Circe A SirenaSaturday, April 23, 2016
From my Wikepedia a citation on the siren:
In Greek mythology, the Sirens (Greek singular: Σειρήν Seirēn; Greek plural: Σειρῆνες Seirēnes) were beautiful yet dangerous creatures, who lured nearby sailors with their enchanting music and voices to shipwreck on the rocky coast of their island. Roman poets placed them on some small islands called Sirenum scopuli. In some later, rationalized traditions, the literal geography of the "flowery" island of Anthemoessa, or Anthemusa, is fixed: sometimes on Cape Pelorum and at others in the islands known as the Sirenuse, near Paestum, or in Capreae. All such locations were surrounded by cliffs and rocks.
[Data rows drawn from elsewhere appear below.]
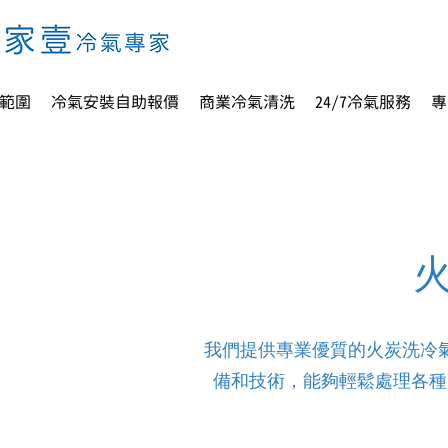
範圍
冷氣安裝自助報價
商業冷氣清洗
24/7冷氣服務
專
我們提供專業優質的火炭洗冷
備和技術，能夠輕鬆處理各種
When Sirens are named, they are usually as daughters of the river god Achelous, fathered by Terpsichore, Melpomene, Sterope, or Chthon (the Earth). In Euripides' play, Helen (167), Helen in her anguish calls upon "Winged maidens, daughters of the Earth"). Although they lured mariners, the Greeks portrayed the Sirens in their "meadow starred with flowers" and not as sea deities. Roman writers linked the Sirens more closely to the sea, as daughters of Phorcys. Sirens are found in many Greek stories, notably in Homer's Odyssey.
Spanish often transports me into other places because of the fact that Spanish, being a romance language has a more evident influence of Latin. And because of Latin it also has shades of ancient Greek, too.
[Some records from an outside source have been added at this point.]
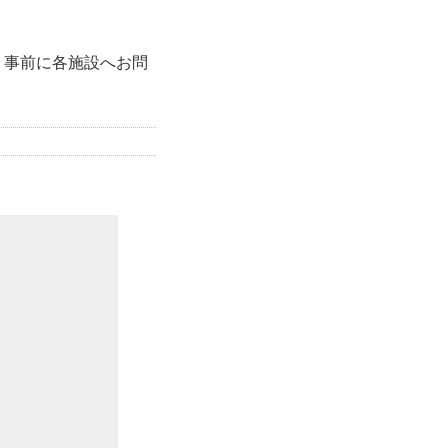
、事前に各施設へお問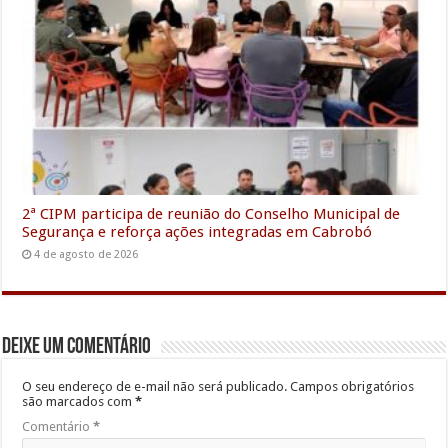
2ª CIPM participa de reunião do Conselho Municipal de
Segurança e reforça ações integradas em Cabrobó
4 de agosto de 2026
Deixe um comentário
O seu endereço de e-mail não será publicado.
Campos obrigatórios
são marcados com
*
Comentário
*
Consider that word alarm that to many represents a metropolitan angst of the noise of ambulances in the middle of the night.
In Spanish it’s quite a different thing. An alarma translates that noisy word into Spanish. But consider sirena (also an alarm). To name that romantic noise that ships at port might project at midnight on New Year’s in Spanish we would call that a sirena de barco or ship’s siren.
But best of all a sirena is also a mermaid. My Real Academia Dictionary of the Spanish Language (the on line version) has this citation:
Del lat. tardío Sirēna, este del lat. Siren, -ēnis, y este del gr. Σειρήν Seirḗn.
1. f. Ninfa marina con busto de mujer y cuerpo de ave según la tradición grecolatina, y con cuerpo de pez en otras tradiciones, que extraviaba a los navegantes atrayéndolos con la dulzura de su canto. U. t. en sent. fig.
To illustrate this blog I have here a photograph of a Circe that one day came into my studio.